The Mediterranean ecosystems are one of the hot spots of the earth due to their supply of life-supporting ecosystem services as well as their exposure to severe, intense, and prolonged human-induced disturbances. High-resolution and meso-scale monitoring studies are needed for tailoring environmental management strategies towards strengthening C sink status of the Mediterranean ecosystems. Satellite-based ecosystem modeling with Envisat MERIS and IKONOS data proved to be promising in mapping C sink/source patterns and in capturing high variability of the Mediterranean conditions in response to regional climate change in the 2070s. Simulation estimates of C budget components in this study agreed well with observations and estimates of the related literature within their respective error bounds. With the climate change in the 2070s, a watershed-scale mean decrease was inferred in C input to the soil from aboveground litterfall by 9.0 %, BNPP by 9.7 %, ANPP by10.2 %, RH by 9.4 %, NEP by 9.1 %, and NBP by 10.1 % relative to the present climate conditions.
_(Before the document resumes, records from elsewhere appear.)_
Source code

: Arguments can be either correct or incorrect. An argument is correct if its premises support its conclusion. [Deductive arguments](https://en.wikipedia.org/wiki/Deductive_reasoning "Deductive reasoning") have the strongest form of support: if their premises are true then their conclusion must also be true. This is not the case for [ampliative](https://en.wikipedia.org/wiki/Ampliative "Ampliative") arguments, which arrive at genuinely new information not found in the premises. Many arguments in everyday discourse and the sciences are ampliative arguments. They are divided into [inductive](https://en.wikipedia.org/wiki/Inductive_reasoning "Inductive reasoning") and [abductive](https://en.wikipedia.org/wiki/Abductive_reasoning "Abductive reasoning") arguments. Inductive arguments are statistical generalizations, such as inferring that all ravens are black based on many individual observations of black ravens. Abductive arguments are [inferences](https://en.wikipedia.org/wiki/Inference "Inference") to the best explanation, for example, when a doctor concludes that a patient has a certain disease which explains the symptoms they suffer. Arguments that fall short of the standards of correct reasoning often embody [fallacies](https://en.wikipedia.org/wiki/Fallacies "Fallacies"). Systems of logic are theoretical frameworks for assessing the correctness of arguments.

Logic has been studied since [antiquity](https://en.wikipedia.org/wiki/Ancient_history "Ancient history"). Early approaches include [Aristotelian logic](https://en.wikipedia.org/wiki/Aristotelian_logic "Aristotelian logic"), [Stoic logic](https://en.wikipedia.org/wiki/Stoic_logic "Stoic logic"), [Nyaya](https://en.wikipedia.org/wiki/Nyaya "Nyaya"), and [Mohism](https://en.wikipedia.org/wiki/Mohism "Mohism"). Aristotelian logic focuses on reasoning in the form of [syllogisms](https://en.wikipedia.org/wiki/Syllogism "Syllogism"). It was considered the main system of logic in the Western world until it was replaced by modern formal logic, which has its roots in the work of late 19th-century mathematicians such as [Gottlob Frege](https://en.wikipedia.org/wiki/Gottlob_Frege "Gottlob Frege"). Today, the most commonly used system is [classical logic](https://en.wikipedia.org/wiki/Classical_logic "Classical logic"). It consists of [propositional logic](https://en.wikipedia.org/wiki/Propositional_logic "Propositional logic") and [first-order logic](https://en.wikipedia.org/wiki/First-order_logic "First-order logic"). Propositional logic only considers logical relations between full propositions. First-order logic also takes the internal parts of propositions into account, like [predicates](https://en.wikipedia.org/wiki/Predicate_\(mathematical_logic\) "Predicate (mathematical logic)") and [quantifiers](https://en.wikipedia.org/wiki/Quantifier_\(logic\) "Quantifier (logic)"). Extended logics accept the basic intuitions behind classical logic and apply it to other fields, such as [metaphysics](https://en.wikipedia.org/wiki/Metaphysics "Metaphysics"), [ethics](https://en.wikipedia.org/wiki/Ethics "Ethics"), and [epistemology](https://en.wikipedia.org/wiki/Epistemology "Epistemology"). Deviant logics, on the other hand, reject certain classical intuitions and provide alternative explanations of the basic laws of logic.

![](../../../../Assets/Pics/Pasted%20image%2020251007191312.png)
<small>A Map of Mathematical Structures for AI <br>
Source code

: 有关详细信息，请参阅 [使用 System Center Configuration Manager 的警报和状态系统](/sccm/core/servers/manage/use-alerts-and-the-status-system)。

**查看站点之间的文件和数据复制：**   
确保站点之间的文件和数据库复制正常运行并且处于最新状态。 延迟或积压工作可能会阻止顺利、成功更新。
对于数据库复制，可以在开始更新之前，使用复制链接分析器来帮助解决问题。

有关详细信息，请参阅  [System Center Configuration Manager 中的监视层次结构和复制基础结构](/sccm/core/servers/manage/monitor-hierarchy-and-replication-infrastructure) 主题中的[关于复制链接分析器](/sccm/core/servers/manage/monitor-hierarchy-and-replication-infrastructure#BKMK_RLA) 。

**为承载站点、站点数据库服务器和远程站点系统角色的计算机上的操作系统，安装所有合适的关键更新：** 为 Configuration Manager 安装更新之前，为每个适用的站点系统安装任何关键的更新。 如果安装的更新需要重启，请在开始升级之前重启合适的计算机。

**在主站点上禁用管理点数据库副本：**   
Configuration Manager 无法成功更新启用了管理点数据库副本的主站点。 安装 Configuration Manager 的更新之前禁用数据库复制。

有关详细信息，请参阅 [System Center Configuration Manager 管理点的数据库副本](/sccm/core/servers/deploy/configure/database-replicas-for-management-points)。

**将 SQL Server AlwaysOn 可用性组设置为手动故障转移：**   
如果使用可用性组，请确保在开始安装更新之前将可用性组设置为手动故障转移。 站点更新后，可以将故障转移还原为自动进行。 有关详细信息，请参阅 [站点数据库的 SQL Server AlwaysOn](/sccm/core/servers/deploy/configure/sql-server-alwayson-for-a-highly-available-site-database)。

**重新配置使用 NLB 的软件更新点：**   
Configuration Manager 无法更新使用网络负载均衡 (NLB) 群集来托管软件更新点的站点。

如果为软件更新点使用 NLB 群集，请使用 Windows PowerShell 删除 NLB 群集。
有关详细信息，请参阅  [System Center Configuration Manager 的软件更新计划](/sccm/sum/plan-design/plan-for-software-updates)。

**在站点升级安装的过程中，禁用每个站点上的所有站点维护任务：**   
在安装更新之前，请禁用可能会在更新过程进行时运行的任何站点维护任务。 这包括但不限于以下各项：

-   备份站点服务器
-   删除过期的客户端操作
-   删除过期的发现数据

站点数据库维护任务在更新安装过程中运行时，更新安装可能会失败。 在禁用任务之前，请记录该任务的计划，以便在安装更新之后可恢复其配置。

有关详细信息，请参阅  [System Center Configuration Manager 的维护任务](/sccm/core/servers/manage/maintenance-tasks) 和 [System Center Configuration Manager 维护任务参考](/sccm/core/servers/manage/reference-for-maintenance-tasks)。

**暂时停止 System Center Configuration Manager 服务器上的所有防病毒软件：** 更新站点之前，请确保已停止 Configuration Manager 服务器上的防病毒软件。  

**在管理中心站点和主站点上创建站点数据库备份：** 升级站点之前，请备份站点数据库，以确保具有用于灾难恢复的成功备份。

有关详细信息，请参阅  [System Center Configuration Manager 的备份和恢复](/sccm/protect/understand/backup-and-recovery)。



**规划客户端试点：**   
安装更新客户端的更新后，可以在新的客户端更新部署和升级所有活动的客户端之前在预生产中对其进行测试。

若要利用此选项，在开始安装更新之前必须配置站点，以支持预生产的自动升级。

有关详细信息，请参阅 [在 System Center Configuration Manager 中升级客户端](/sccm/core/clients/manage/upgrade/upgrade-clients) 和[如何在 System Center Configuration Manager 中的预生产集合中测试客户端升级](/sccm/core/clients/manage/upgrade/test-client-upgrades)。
Water limitation appears to be the main driver of the decrease of different magnitudes in NEP patterns of the study region except in northern highland regions where evapotranspiration rates are not the main limiting factor. As far as uncertainty associated with the regional C model projections is concerned, the implications of using the latest IPCC AR5 climate scenarios including improvements in representing clouds and radiative forcings, and land-atmosphere feedbacks that will be approved and adopted towards the end of 2014 need to be explored for regionally modeled C flux simulations in the future studies. Likewise, satellite-observed canopy NDVI and fPAR data under future climate conditions should be used in the future studies since vegetation structure, and canopy cover are responsive to climate change.